Friday, 28 October 2011

ECCO-TCP and the Future of Junk OCR

More than two years ago I predicted (here) that the clean texts generated by ECCO-TCP (Eighteenth Century Collections Online Text Creation Partnership) would eclipse the sort of junk OCR texts generated by the mass low-resolution scanning of books (Google Books) and high-resolution scanning of microfilms (ECCO, EEBO, Burney etc). Sadly, it looks like I was wrong!

Mandell is undoubtedly right: proprietary but junk OCR of the variety that has been thus far generated by mass microfilm scanning projects is doomed. Only clean, open-access texts will be used, copied, swapped and survive the myriad hardware and software changes of the coming decades; changes that will inevitable consign ECCO to an even dingier corner of the library than that presently inhabited by microcard readers.

Last month, Rebecca Welzenbach (the TCP Outreach Librarian) gave a conference paper under the title "Making the most of free, unrestricted texts–a first look at the promise of the Text Creation Partnership" (available in pdf here). Welzenbach explains that "ECCO-TCP simply never took off in the same way that EEBO‐TCP did. We could not garner enough support from partner libraries to keep it going, and so in 2009, we had to call it to a halt."

The funding model for ECCO-TCP (like EEBO-TCP) was for [1] database owners to grant use of page images; which were [2] "manually keyboarded" and encoded. This work was paid for by partner-libraries who [3] gained immediate access to the text, but could not distribute the same for five years so that the publishers could [4] sell access to non-partner libraries during that time.

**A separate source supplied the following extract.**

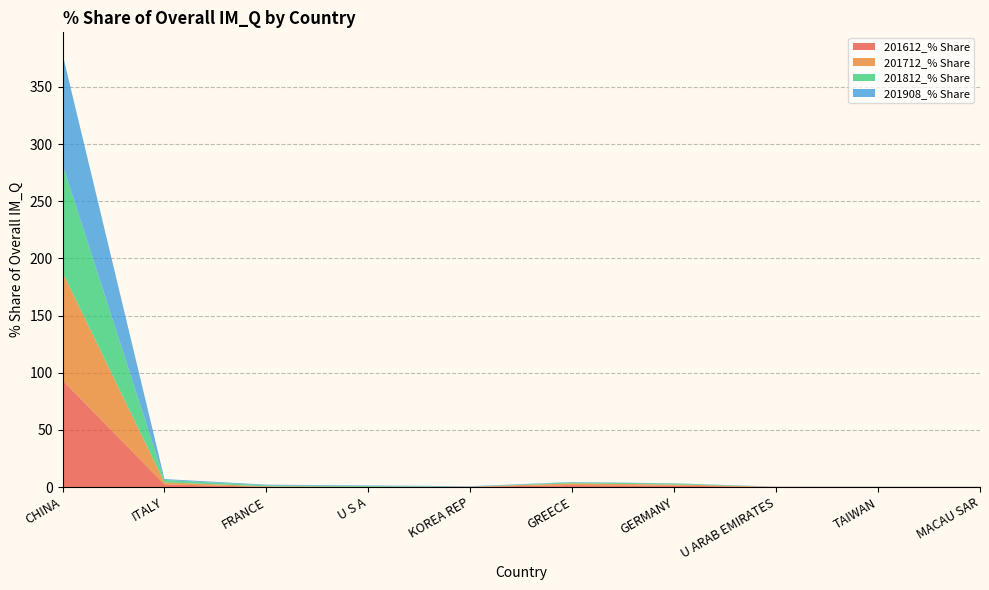

Reading left to right, what are all the values shown in this chart?

201612_% Share: 93.4	2.3	0.2	0.1	0.2	1.7	1.2	0.1	0.1	0.1
201712_% Share: 94.4	1.8	0.4	0.1	0.1	1.5	1.0	0.1	0.1	0.1
201812_% Share: 94.5	2.1	0.8	0.6	0.1	0.8	0.8	0.0	0.0	0.0
201908_% Share: 96.6	0.8	0.6	0.5	0.4	0.4	0.3	0.1	0.1	0.0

According to Welzenbach only "a small number" of partner-libraries signed up, Gale wasn't able to sell the texts, and so almost nobody had access to them. By mid-2010 the ECCO-TCP was wound up and over two thousand texts were released to the hoi polloi.

There are various ways of gaining access to these files (listed here). I tried and gave up on a few sites (including 18thConnect, the first site mentioned by Welzenbach), but I can strongly recommend The ARTFL Project website hosted by the University of Chicago (here).

If you search the ECCO-TCP text files for "Eliza Haywood" for example you get a list of 41 results, giving a snippet of text with a series of links offering you links to the page, paragraph, SubSect[ion] and Section; this is followed by a "Results Bibliography" that links to each text. Follow the link to an item in the bibliography and you get an index page for that text allowing you to browse the text.

The quality of the transcripts is quite high (some punctuation marks are missed and lines, and occasionally words, are broken that ought to run on), so it is very disappointing that there are no Haywood texts.

Returning to my rash prediction: was I right to predict that high-quality texts like these will triumph over the junk OCR offered by Google Books (for free) and ECCO (for a fee)? I am still inclined to think so, though this particular funding model failed.

ECCO is a lot larger than EEBO and there is (frankly) a lot more chaff in it, or the chaff is less interesting than that from the fifteenth, sixteenth and seventeenth centuries. Also, although the texts selected seem to be representative, they are also, for the most part, a rather predictable and less interesting lot of texts than they could have been.** So, it is possible that ECCO-TCP failed to find a market (and partners) simply because the text selection was dull and uninspiring.

**Not only are there no Haywood texts, there appears to be little early prose fiction, and few or no "secret histories," novels, or romances. The fact that 12 of the 41 results in my Haywood search are from Richard Savage and Alexander Pope alone is consistent with a similar search of eighteenth-century texts on Google Books.

Also, although EEBO-TCP has been successful, I personally think the publication model is faulty: getting big bucks from big institutions is always going to be difficult, particularly at present. And the bigger the contribution demanded, the more elitist the project becomes, the more sparsely populated the ECCO-TCP user-space is bound to be.

Personally, I prefer a wiki-style publishing model and I'd think it would be more successful with a project like this. That is, ECCO needs to create an interface that allows all subscribers/registered users to edit and correct the raw OCR, transcribed and beta texts. The amount of editorial work that people are prepared to do for free is astonishing, and a project of the size of the ECCO-TCP needs to harness the skills of tens of thousands of users to ever be completed.

Obviously, ECCO would benefit from having corrected texts to search and if the texts (and the opportunity to correct them) were only accessible to ECCO users it could not diminish their subscriber base. In fact, the more the access fees were reduced, and the subscriber base increased, the faster the editing of texts would proceed, to the benefit of everyone involved.

Of course, a similar course of action is open to Google Books, who would benefit from advertising revenue, though Google would need a lot more policing of edits (like there is on Wikipedia) given the difficulty of limiting access to users with the necessary level of education/literacy and/or to prevent malicious edits, spamming, flaming etc.